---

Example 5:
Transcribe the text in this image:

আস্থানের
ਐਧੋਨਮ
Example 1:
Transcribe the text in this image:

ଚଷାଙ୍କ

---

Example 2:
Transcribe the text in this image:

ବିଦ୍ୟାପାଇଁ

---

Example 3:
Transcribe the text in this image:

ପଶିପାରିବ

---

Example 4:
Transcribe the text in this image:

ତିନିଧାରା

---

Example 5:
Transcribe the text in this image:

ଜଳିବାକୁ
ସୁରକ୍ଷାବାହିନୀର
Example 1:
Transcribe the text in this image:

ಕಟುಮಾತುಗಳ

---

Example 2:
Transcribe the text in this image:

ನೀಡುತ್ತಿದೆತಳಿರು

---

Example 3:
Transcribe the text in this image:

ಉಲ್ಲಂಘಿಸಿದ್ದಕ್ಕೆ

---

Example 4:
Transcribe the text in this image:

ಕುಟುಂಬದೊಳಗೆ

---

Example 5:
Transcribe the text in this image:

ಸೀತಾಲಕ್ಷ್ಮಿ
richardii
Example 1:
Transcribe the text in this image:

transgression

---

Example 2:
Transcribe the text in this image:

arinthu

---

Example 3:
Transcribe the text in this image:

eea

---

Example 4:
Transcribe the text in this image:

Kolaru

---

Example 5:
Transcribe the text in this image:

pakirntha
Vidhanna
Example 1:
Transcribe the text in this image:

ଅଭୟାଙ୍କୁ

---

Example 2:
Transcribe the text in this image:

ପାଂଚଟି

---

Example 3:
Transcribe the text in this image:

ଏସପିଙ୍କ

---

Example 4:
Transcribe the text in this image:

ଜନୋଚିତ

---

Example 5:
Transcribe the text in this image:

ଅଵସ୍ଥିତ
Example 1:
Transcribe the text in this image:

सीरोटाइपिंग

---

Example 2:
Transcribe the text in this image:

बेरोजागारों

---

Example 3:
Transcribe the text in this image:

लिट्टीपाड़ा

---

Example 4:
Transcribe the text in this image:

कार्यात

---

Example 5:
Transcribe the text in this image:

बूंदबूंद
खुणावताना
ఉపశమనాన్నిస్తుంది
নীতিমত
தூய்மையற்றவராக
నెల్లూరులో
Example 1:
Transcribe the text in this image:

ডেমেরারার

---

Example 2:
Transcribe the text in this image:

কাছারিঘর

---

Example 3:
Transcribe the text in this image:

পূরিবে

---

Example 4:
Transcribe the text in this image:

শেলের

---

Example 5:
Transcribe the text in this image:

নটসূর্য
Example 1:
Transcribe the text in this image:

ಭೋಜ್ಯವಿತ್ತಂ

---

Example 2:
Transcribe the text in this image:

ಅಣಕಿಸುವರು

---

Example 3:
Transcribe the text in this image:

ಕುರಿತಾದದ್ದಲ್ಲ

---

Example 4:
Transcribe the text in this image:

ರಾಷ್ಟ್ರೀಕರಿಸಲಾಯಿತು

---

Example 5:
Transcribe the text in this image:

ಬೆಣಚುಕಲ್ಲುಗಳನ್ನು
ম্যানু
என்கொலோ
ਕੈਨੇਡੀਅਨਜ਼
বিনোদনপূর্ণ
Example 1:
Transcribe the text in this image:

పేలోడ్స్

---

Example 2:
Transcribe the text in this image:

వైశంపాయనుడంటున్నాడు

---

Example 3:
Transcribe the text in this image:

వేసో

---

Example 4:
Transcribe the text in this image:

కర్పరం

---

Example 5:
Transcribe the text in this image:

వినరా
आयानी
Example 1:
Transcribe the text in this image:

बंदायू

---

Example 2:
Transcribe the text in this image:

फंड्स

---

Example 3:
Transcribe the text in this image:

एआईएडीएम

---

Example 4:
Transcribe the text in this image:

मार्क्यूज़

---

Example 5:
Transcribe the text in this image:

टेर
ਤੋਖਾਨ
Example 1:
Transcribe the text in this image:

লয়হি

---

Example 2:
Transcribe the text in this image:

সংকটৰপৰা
——
§ SET EXERCISE
Reproduce each line of the records above verbatim, keeping their original order.

§ TASK OUTPUT
---

Example 5:
Transcribe the text in this image:

আস্থানের
ਐਧੋਨਮ
Example 1:
Transcribe the text in this image:

ଚଷାଙ୍କ

---

Example 2:
Transcribe the text in this image:

ବିଦ୍ୟାପାଇଁ

---

Example 3:
Transcribe the text in this image:

ପଶିପାରିବ

---

Example 4:
Transcribe the text in this image:

ତିନିଧାରା

---

Example 5:
Transcribe the text in this image:

ଜଳିବାକୁ
ସୁରକ୍ଷାବାହିନୀର
Example 1:
Transcribe the text in this image:

ಕಟುಮಾತುಗಳ

---

Example 2:
Transcribe the text in this image:

ನೀಡುತ್ತಿದೆತಳಿರು

---

Example 3:
Transcribe the text in this image:

ಉಲ್ಲಂಘಿಸಿದ್ದಕ್ಕೆ

---

Example 4:
Transcribe the text in this image:

ಕುಟುಂಬದೊಳಗೆ

---

Example 5:
Transcribe the text in this image:

ಸೀತಾಲಕ್ಷ್ಮಿ
richardii
Example 1:
Transcribe the text in this image:

transgression

---

Example 2:
Transcribe the text in this image:

arinthu

---

Example 3:
Transcribe the text in this image:

eea

---

Example 4:
Transcribe the text in this image:

Kolaru

---

Example 5:
Transcribe the text in this image:

pakirntha
Vidhanna
Example 1:
Transcribe the text in this image:

ଅଭୟାଙ୍କୁ

---

Example 2:
Transcribe the text in this image:

ପାଂଚଟି

---

Example 3:
Transcribe the text in this image:

ଏସପିଙ୍କ

---

Example 4:
Transcribe the text in this image:

ଜନୋଚିତ

---

Example 5:
Transcribe the text in this image:

ଅଵସ୍ଥିତ
Example 1:
Transcribe the text in this image:

सीरोटाइपिंग

---

Example 2:
Transcribe the text in this image:

बेरोजागारों

---

Example 3:
Transcribe the text in this image:

लिट्टीपाड़ा

---

Example 4:
Transcribe the text in this image:

कार्यात

---

Example 5:
Transcribe the text in this image:

बूंदबूंद
खुणावताना
ఉపశమనాన్నిస్తుంది
নীতিমত
தூய்மையற்றவராக
నెల్లూరులో
Example 1:
Transcribe the text in this image:

ডেমেরারার

---

Example 2:
Transcribe the text in this image:

কাছারিঘর

---

Example 3:
Transcribe the text in this image:

পূরিবে

---

Example 4:
Transcribe the text in this image:

শেলের

---

Example 5:
Transcribe the text in this image:

নটসূর্য
Example 1:
Transcribe the text in this image:

ಭೋಜ್ಯವಿತ್ತಂ

---

Example 2:
Transcribe the text in this image:

ಅಣಕಿಸುವರು

---

Example 3:
Transcribe the text in this image:

ಕುರಿತಾದದ್ದಲ್ಲ

---

Example 4:
Transcribe the text in this image:

ರಾಷ್ಟ್ರೀಕರಿಸಲಾಯಿತು

---

Example 5:
Transcribe the text in this image:

ಬೆಣಚುಕಲ್ಲುಗಳನ್ನು
ম্যানু
என்கொலோ
ਕੈਨੇਡੀਅਨਜ਼
বিনোদনপূর্ণ
Example 1:
Transcribe the text in this image:

పేలోడ్స్

---

Example 2:
Transcribe the text in this image:

వైశంపాయనుడంటున్నాడు

---

Example 3:
Transcribe the text in this image:

వేసో

---

Example 4:
Transcribe the text in this image:

కర్పరం

---

Example 5:
Transcribe the text in this image:

వినరా
आयानी
Example 1:
Transcribe the text in this image:

बंदायू

---

Example 2:
Transcribe the text in this image:

फंड्स

---

Example 3:
Transcribe the text in this image:

एआईएडीएम

---

Example 4:
Transcribe the text in this image:

मार्क्यूज़

---

Example 5:
Transcribe the text in this image:

टेर
ਤੋਖਾਨ
Example 1:
Transcribe the text in this image:

লয়হি

---

Example 2:
Transcribe the text in this image:

সংকটৰপৰা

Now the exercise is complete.